“Did you leave him in the egg too long?”
Two years ago, the Tabard Theatre revived Stiles and Drewe’s Just So for their festive show and it is to these composers that they return in 2012 with this production of Honk! A musical adaptation of the classic Hans Christian Andersen fairytale The Ugly Duckling, it follows the fortunes of a duckling, cruelly nicknamed Ugly by all around him save his mother, who looks different to the other ducks in the yard. When he ends up lost, frightened and alone, he is forced to make a personal odyssey but even as he is constantly threatened by a voracious cat and scary big humans, he also finds that there’s a big wide world outside of the barnyard where others are not quite so quick to judge.
The score is one of Stiles and Drewe’s most accomplished and lyrically, it has a deceptive simplicity which allows for layers of interpretation making it an ideal family show. Joe Sterling’s nerdish Ugly goes on a powerful journey of self-discovery – characterised by moving renditions of songs like ‘Different’ and ‘Lost’ – even before his revelatory transformation; Kathryn Rutherford’s compassionate Ida is a beautiful study in maternal determination; and even in the unlikely pairing of a cat and a chicken as flatmates, there’s a lovely message of tolerance, especially when it is performed with such show-stealing verve as by Kate Scott and Lydia Grant.
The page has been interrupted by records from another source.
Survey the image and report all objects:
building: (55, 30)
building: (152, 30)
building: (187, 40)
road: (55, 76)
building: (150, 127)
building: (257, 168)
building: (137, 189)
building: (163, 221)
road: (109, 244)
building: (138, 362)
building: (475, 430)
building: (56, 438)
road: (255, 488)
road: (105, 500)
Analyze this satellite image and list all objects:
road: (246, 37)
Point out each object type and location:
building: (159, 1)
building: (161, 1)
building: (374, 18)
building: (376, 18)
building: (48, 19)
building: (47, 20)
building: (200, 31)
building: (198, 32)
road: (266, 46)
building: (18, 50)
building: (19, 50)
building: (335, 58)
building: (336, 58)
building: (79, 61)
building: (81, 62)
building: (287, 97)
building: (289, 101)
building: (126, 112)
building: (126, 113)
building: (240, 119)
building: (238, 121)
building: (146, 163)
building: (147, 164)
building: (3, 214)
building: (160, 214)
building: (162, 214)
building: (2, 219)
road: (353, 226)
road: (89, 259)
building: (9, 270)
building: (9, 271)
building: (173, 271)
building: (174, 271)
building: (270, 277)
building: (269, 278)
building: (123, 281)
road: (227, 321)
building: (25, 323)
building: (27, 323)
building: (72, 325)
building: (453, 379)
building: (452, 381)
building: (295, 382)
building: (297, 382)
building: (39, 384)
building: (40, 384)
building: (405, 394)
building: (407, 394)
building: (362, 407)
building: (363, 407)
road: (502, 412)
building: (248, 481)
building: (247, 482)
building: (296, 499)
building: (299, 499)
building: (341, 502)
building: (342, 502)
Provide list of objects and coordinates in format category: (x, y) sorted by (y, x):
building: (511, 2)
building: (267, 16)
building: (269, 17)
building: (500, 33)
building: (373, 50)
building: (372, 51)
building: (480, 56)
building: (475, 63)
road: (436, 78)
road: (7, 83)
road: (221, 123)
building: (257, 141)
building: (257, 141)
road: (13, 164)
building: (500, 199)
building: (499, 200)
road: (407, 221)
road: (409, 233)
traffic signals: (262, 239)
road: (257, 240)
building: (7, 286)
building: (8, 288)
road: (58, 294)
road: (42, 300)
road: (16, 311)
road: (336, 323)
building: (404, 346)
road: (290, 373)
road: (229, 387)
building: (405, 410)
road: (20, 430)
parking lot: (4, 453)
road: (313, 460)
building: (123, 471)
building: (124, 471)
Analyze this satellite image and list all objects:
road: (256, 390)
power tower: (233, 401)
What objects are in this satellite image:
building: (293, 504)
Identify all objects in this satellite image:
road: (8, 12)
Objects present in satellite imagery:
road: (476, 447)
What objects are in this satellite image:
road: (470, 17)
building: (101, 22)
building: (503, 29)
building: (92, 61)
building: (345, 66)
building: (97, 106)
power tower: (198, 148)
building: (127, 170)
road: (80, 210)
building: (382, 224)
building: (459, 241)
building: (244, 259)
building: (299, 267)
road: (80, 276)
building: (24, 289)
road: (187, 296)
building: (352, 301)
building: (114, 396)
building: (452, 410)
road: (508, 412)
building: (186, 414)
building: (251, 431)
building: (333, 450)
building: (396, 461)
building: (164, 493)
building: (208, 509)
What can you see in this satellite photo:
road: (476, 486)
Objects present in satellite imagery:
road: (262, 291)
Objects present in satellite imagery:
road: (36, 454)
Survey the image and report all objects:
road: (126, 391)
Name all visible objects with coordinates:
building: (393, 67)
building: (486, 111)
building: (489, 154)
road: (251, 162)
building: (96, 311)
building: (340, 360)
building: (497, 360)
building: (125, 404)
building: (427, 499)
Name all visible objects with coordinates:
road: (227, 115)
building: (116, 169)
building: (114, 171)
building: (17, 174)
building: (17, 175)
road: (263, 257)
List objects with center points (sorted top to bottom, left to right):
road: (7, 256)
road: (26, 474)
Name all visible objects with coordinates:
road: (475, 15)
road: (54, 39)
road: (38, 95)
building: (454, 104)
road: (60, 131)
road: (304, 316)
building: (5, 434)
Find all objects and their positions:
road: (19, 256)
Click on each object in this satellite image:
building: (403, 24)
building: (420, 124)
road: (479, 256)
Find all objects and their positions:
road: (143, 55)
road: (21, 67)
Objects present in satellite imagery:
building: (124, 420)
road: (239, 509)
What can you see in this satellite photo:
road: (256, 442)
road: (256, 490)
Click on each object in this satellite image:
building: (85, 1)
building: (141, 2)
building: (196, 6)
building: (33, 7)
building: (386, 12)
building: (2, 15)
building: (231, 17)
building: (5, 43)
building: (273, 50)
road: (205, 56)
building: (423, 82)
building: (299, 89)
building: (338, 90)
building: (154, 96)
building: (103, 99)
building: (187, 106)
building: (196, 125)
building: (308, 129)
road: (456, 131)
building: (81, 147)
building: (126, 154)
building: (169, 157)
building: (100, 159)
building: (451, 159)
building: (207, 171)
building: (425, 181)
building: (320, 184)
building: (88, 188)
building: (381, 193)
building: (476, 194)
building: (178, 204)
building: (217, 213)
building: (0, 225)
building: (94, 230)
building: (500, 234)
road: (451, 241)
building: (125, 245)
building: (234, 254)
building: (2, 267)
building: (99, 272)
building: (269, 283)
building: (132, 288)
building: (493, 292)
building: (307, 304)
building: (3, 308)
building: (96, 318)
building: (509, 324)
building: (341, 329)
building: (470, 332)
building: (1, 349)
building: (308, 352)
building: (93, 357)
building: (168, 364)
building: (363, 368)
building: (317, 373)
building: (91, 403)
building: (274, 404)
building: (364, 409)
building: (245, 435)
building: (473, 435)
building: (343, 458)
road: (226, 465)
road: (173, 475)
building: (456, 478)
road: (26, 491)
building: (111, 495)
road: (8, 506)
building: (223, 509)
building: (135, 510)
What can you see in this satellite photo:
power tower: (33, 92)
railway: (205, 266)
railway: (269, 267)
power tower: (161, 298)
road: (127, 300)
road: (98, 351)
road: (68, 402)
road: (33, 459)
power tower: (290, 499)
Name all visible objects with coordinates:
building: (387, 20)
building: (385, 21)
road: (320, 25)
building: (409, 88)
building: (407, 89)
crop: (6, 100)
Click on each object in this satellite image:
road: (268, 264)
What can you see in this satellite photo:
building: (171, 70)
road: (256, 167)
These performances work because they focus so strongly on character, but making it truly children-friendly, the story also works on a straight farmyard fable level. And here, Madeleine Loftin’s production stumbles a little as she has her actors occasionally dipping into animal mannerisms and without fully committing to this behavioural style throughout the whole show, it comes across as clunky and unnecessary and ultimately rather awkward. Other elements felt slightly off too: Mark White is good as the military commander leader of the geese but feels miscast against Rutherford as Ugly’s father Drake; the sound levels frequently veered to the oppressively loud which obscured much of the lyrical clarity from the ensemble members; and Christopher Hone’s set design doesn’t always quite feel robust enough to cope with the amount of clambering it has to put up with.
So something of a mixed bag: though there are aspects that aren’t necessarily that strong, there are also festive treats aplenty in here, particularly Tim Oxbrow’s feline villain almost pantomime-like in his mischievous machinations and it is always a pleasure to have the opportunity to revisit the work of Stiles and Drewe, one of our strongest creative partnerships in British musical theatre.